The other magistrates in the CSE — a controversial organization that is controlled by Ortega's Sandinista Party and has been strongly criticized by the U.S., the E.U. and the Organization of American States for its dubious handling of recent elections — now find themselves under heavier scrutiny. Nicaraguan Controller General Guillermo Argüello Poessy tells me his previous effort to audit the fortune of CSE President Roberto Rivas — reported to include two planes, various million-dollar mansions in Nicaragua and Costa Rica, a small private island and a fleet of luxury cars, none of which exactly jives with Rivas' government salary — was blocked by Nicaragua's other four Controllers General.

But pressure is now building for a probe. Rivas says he and the other CSE magistrates have nothing to hide and that Osuna's arrest is an "isolated" case. "I can tell you with certainty that none of us are involved in this," Rivas says. "We have no problem with any one of us being investigated because none of us are involved in illicit activity." Still, Police Chief Aminta Granera said this week that her officers maintain an open investigation into the CSE and have orders to get to the bottom of this. "More could still come out of this," she said.

Those who know the inner workings of the CSE say it's highly unlikely that Osuna, who is accused along with 21 other people who are not public officials, was working alone inside the government. "It's very difficult to think only one person was involved in this, especially when so much money was at play," says former CSE President Rosa Marina Zelaya. "This uncovers a very serious problem — Nicaragua's national ID system is broken, and this is more widespread than we realize yet."

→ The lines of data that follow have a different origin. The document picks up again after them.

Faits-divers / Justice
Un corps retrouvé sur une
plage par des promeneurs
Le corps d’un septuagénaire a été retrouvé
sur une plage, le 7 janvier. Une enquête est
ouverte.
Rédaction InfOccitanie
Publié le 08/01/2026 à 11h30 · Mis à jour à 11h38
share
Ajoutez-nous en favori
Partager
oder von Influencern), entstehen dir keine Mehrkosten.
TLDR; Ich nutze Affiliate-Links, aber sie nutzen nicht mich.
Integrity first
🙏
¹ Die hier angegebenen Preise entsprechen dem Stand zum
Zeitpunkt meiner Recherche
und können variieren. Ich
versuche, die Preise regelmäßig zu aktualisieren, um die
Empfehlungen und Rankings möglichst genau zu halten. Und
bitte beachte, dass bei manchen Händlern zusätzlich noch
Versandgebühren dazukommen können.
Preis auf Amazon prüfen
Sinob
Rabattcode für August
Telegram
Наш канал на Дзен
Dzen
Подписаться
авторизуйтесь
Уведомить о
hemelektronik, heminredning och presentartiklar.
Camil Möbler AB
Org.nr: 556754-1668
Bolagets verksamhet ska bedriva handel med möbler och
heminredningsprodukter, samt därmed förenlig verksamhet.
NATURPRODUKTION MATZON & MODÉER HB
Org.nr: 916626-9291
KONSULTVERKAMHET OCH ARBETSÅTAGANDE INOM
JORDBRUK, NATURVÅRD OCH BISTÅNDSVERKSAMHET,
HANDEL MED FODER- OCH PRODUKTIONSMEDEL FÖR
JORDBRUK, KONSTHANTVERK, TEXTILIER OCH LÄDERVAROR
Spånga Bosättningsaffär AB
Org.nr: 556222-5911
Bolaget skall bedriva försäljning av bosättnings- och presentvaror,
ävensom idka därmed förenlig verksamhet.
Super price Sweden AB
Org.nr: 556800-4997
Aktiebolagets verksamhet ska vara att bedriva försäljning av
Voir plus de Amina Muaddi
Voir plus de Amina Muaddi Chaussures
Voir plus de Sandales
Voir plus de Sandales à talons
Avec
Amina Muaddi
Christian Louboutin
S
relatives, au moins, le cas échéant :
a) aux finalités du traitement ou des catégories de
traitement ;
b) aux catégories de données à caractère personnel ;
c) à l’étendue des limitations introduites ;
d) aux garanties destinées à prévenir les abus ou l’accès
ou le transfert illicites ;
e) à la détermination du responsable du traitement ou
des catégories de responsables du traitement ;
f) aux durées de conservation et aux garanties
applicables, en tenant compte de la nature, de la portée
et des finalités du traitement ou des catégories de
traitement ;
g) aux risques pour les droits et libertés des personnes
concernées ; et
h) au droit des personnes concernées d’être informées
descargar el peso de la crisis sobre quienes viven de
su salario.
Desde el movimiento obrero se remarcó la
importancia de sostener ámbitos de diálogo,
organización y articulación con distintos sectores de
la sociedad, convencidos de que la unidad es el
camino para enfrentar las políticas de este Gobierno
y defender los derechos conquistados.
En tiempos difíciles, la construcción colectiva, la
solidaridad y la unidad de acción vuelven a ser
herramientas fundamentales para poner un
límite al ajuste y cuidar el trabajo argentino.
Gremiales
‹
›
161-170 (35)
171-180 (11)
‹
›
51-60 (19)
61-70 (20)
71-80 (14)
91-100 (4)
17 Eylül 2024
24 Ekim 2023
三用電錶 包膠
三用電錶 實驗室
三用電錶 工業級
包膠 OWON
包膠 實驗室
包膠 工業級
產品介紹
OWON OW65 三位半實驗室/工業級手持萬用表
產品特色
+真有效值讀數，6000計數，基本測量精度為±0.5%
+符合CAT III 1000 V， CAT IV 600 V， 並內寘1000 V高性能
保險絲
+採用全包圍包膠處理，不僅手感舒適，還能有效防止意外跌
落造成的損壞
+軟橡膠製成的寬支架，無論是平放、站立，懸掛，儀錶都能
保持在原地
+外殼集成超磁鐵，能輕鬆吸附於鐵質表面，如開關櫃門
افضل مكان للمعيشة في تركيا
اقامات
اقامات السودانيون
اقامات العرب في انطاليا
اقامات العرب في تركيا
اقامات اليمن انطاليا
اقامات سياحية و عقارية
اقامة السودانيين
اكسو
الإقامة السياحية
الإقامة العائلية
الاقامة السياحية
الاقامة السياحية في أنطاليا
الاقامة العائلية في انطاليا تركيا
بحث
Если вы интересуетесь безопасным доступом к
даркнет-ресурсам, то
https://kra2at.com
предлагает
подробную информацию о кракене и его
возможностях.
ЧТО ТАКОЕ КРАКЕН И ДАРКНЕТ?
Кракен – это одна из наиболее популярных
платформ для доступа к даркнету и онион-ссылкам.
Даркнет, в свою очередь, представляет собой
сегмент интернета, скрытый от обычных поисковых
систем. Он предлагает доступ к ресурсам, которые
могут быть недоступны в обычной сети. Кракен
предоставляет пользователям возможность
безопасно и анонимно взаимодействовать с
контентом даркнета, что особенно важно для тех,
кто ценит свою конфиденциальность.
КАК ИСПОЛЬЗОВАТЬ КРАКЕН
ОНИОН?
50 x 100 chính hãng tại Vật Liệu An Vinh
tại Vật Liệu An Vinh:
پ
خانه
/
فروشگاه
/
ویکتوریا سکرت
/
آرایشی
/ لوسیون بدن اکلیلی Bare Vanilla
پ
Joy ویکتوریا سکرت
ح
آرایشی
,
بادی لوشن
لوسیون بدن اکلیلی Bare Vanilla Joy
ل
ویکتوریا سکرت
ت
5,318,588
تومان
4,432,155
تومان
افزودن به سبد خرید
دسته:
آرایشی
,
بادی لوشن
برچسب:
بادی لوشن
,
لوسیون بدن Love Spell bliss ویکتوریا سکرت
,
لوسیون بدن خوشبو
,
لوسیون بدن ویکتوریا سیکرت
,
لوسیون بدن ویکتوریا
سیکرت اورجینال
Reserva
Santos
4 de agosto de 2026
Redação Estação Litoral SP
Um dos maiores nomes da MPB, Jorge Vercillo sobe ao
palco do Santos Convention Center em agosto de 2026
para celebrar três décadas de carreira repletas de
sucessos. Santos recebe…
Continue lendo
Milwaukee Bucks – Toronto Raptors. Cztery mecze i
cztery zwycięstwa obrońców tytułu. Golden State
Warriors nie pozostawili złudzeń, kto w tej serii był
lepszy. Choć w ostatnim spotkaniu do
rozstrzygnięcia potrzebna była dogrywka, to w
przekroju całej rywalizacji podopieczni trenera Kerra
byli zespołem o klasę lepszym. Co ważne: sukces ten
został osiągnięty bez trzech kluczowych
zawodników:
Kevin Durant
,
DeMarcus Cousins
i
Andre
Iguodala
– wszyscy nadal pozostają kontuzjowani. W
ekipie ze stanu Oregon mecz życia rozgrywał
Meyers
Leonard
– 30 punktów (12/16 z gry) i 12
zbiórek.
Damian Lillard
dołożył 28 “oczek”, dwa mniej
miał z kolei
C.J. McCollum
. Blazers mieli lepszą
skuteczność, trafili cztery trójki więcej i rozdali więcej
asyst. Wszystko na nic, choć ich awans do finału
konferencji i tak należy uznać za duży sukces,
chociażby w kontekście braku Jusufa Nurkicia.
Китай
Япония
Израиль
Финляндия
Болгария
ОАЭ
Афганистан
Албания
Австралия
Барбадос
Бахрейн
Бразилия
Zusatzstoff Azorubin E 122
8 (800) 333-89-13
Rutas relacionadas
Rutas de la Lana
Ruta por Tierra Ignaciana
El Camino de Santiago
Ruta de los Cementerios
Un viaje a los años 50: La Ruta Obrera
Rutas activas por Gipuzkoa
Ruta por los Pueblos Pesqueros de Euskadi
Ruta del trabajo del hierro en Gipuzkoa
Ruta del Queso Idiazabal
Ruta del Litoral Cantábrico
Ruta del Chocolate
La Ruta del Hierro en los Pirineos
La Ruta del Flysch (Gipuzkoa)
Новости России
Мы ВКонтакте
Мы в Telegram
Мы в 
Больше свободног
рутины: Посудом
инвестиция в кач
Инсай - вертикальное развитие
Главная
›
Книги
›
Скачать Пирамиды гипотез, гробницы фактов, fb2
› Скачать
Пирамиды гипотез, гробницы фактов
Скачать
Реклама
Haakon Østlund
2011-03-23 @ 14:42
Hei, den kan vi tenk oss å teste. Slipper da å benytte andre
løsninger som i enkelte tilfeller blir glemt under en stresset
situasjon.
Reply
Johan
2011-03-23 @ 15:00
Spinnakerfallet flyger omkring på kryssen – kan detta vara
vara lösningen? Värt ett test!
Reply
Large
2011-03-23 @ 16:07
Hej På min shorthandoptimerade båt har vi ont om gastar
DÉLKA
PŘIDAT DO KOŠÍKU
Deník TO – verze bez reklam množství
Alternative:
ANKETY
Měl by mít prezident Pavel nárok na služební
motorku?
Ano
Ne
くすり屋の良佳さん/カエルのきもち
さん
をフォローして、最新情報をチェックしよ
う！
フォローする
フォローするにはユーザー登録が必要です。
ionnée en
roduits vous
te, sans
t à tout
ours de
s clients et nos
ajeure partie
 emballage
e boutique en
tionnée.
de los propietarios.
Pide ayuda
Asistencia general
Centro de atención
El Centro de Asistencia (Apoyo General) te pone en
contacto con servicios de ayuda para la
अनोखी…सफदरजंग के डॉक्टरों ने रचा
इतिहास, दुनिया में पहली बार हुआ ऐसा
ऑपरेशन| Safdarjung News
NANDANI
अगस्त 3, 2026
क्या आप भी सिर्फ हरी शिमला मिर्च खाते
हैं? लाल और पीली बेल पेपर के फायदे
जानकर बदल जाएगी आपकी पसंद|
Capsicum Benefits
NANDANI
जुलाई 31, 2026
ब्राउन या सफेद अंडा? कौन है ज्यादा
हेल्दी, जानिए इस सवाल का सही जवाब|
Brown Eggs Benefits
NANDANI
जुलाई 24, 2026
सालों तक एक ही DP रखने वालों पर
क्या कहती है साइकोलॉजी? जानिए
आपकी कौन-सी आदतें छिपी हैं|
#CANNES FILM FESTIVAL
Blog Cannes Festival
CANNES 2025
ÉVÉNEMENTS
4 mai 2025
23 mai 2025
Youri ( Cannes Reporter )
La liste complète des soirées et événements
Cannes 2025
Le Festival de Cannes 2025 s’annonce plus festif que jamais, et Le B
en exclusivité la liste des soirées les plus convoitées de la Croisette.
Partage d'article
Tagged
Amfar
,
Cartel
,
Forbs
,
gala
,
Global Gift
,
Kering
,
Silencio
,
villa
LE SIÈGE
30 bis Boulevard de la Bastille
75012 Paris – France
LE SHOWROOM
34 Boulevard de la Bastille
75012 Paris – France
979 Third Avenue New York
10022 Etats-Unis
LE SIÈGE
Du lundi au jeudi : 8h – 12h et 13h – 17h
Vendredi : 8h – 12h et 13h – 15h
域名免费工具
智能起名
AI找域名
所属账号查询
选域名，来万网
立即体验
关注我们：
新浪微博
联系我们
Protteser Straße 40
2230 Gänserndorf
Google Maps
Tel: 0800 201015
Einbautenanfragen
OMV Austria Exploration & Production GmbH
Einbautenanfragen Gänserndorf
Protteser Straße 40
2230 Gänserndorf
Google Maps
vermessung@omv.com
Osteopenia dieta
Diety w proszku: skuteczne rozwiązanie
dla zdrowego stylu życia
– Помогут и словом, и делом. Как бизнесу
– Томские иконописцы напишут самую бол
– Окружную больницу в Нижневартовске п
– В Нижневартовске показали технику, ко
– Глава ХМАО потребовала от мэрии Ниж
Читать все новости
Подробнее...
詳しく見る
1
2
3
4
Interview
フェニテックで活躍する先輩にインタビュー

Former Nicaraguan Foreign Minister Dr. Emilio Alvarez agrees: "The problem of Nicaraguan passports and IDs is endemic and chronic and historical," he says. "This is not a problem of one magistrate." In the final months of Ortega's first Sandinista government in 1990, when party apparatchiks were busily divvying up confiscated properties and other spoils of their decade-long revolution, the National Assembly quietly passed a decree granting Nicaraguan citizenship to some 600 foreign revolutionaries, extremists and other political misfits who were being harbored by Nicaragua as an act of "solidarity." From one day to the next, members of terrorist bands like ETA, Italy's Red Brigade, the FARC, the IRA, various Arab groups, Iranian militants, and a mishmash of other Latin American guerrillas were all given Nicaraguan citizenship. Several years later, U.S. investigators found five Nicaraguan passports linked to the 1993 World Trade Center bombing.

While the Sandinistas' strong central government has slowed the narco-contamination of Nicaragua, the country's democratic institutions are extremely weak and vulnerable to corruption, analysts warn. It remains to be seen how far police will go — or be allowed to snoop — behind the thick curtain of secrecy that has shrouded the Sandinista government for the past five years. For the moment, however, the curtain has parted just enough to reveal some uncomfortable truths and raise serious questions.

Tim Rogers is editor of Nicaragua Dispatch. Reporting for this story was supported by a grant from The Pulitzer Center on Crisis Reporting.